Steve Lakkan continuou falando com Ashley.

- Mais alguma coisa que a gente precisa saber? Um apelido ao qual ele responderia?

- Não. Só Roy. Mas ... - Então deu conta do Óbvio. Ah não porque não tinha falado antes? Ela pensou.

- Srta Parker? - Ela ouviu de novo.

A mulher enxugou as lágrimas, incapaz de encará-los.

- Roy não vai responder se vocês chamarem seu nome. Você terão de encontrá-lo; terão que vê-lo. Ele não vai responder.

Quantas vezes ela dissera aquelas palavras? Quantas vezes tinha sido apenas uma explicação? 

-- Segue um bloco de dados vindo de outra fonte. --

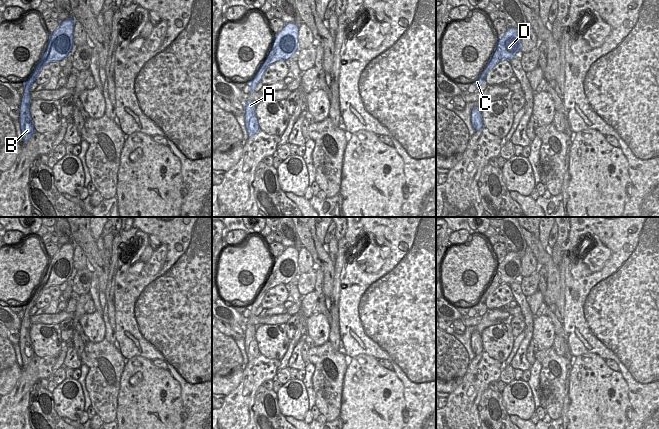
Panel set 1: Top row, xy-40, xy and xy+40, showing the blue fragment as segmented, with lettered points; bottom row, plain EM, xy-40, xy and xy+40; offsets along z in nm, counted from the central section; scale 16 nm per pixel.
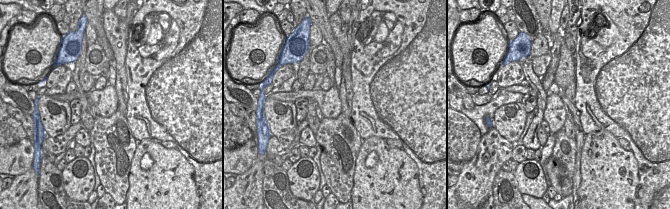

O bombeiro a encarou sem entender. Com a respiração falhando, Ashley prosseguiu:

- Roy não fala direito, só algumas palavras. Ele não entende a linguagem, por algum motivo. - a mulher se virou para o sujeito, certificando-se de que entendeu. - Simplesmente gritar para ele não vai adianta. Ele não vai entender o que você está dizendo. Ele não pode responder. Tu vão ter que achá-lo.

Steve saiu da traseira da ambulância e foi passar as informações para os outros membros da equipe de busca. Nick Libâneo achava lá neste momento. 

Lakkan voltou para o veículo de emergência e pôs a mão no ombro de Ashley.

- Nós vamos encontrá-lo, Srta Parker. Nós vamos encontrá-lo!